IN ANTICIPATION of Sunday’s All Ireland hurling final, and to ensure no quarter is given, no advantage handed over to the other team lest it prove to be the vital difference between lifting or not lifting the Liam MacCarthy, Limerick and Galway locals have taken to shouldering each other aggressively and jostling for nothing in particular.
“When it comes to the throw in on Sunday it’ll be gee’d up men fighting for a sliotar, but it’s foolish to think we can’t strike a psychological blow to our opponents before kick off,” confirmed one Galway man who was bused into Limerick with a large group of Galway supporters this morning, all in search of an adrenaline fueled shoulders off the ball.
Conversely streams of Limerick locals have headed north to Galway in a bid to gain the upper hand on their opponents.

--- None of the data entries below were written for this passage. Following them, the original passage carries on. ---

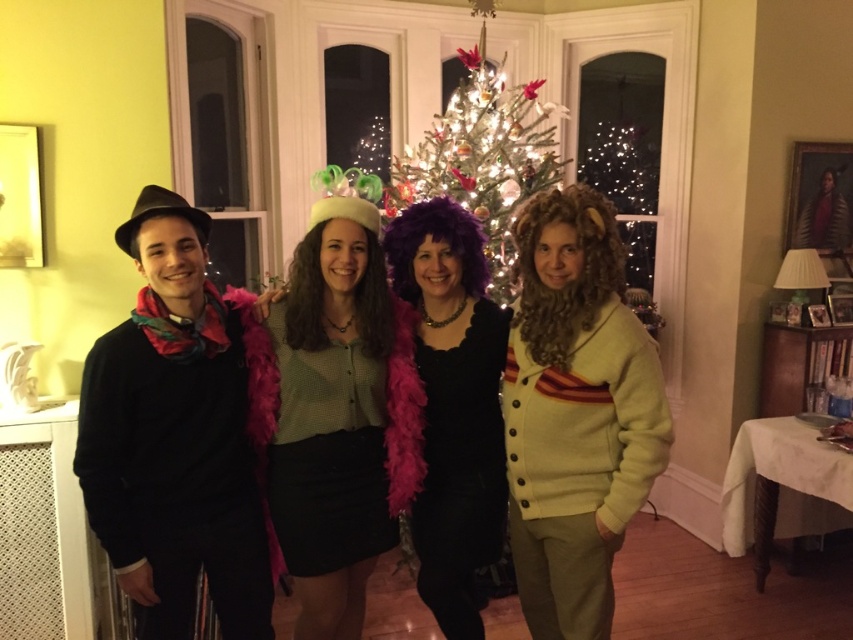
Does point (668, 451) come closer to viewer compared to point (496, 308)?

That is True.

Does light yellow cardigan at right have a smaller size compared to purple feather boa at center?

No, light yellow cardigan at right is not smaller than purple feather boa at center.

Describe the element at coordinates (575, 413) in the screenshot. I see `light yellow cardigan at right` at that location.

Where is `light yellow cardigan at right`? light yellow cardigan at right is located at coordinates (575, 413).

Can you confirm if black matte sweater at left is positioned below purple feather boa at center?

Actually, black matte sweater at left is above purple feather boa at center.

Consider the image. Who is more forward, (x=234, y=598) or (x=469, y=429)?

Point (x=234, y=598) is in front.

Is point (186, 497) positioned before point (451, 436)?

Yes, it is.

Find the location of a particular element. The height and width of the screenshot is (640, 853). black matte sweater at left is located at coordinates (175, 436).

Is matte green blouse at center positioned in front of shiny silver christmas tree at center?

Yes.

Who is taller, matte green blouse at center or shiny silver christmas tree at center?

Answer: shiny silver christmas tree at center

Find the location of a particular element. Image resolution: width=853 pixels, height=640 pixels. matte green blouse at center is located at coordinates (340, 416).

At what (x,y) coordinates should I click in order to perform the action: click on matte green blouse at center. Please return your answer as a coordinate pair (x, y). Looking at the image, I should click on (340, 416).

The coming togethers, owing largely to the fact those who shout loudest from the sidelines are usually the worst at a given sport, more closely resemble aggressive hugging and awkward displays of masculinity.
“It’s easy, you just walk the streets like you would any other, but you step out and throw a shoulder when you see some gowl in a Galway jersey. Show ’em who’s boss. Show ’em we’re up for this game,” confirmed one Limerick man after knocking a pensioner to the ground, before looking for a nearby referee to protest to about how easy the frail octogenarian went down.
There has been a reported increase of people from either county crossing the road and pursuing someone once they found evidence they are from the county that stands in their way of All-Ireland victory.
“I was sitting in my car in traffic minding my own business when some lunatic in a Galway jersey jumped into the passenger’s seat and starting shouldering me,” explained one Limerick man, who obviously isn’t willing to put everything he has on the line for his family, his parish, his town and his county.